Saigon-Hanoi Commercial Joint Stock Bank (SHB) recently announced its own merger plan with Hanoi Building Commercial Joint Stock Bank (Habubank or HBB) with key notes of conversion ratios; dividend plan; profit targets for 2013; 2014 and Deutsche Bank position as follows:
“Old” SHB shares will be converted into new SHB ones at 1.21-for-1 ratio. That means every old SHB shares will be converted into 1.21 new SHB shares. Meanwhile, HBB shares will be converted at 0.75-for-1 ratio, meaning every HBB share will be equal to 0.75 new SHB share.
The conversion ensures the regulation that par value of listed shares is VND10,000 each.
Shareholders of the newly-merged bank will not receive dividends this year as profits will be used to offset pre-merger accumulated losses of HBB. Of note, the merged entity would be exempted 100 percent from corporate taxes in the next two years [until 2014].
Regarding its business plan, the ‘new’ SHB targeted its pre-tax profit to reach VND1.85 trillion in 2012 and to climb to VND2.115 trillion in 2013. Particularly, the merged bank expects its profit to rise 15-20 percent in 2014.

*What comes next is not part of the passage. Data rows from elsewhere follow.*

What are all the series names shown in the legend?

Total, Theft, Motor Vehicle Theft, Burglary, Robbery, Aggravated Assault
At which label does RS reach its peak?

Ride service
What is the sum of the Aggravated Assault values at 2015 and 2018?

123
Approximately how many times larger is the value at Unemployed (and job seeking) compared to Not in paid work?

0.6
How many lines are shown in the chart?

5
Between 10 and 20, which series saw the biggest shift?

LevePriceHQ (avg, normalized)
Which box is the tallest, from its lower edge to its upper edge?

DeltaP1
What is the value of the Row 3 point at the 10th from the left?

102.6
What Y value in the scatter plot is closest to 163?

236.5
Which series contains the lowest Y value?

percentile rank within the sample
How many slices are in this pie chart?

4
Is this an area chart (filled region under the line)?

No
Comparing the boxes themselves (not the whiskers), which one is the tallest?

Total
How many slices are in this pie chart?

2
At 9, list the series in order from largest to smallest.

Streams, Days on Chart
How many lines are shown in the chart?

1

Deutsche Bank AG is currently a strategic partner of HBB with 10 percent stake holding. However, Deutsche Bank is estimated to hold less than 5 percent stake in the merged bank due to the dilution effects. According to SHB, there are two possible scenarios:
(1) Deutsche Bank will sell its stake to existing shareholders; or
(2) Deutsche Bank maintains its stake via raising its capital contribution to become strategic partner of post-merger bank, provided that Deutsche Bank has long-term commitment with SHB and supports SHB in terms of development strategies, technology and human resources training.
SHB’s management will discuss in details with Deutsche Bank to ensure transparency and the rights of each party, the HNX-listed lender said.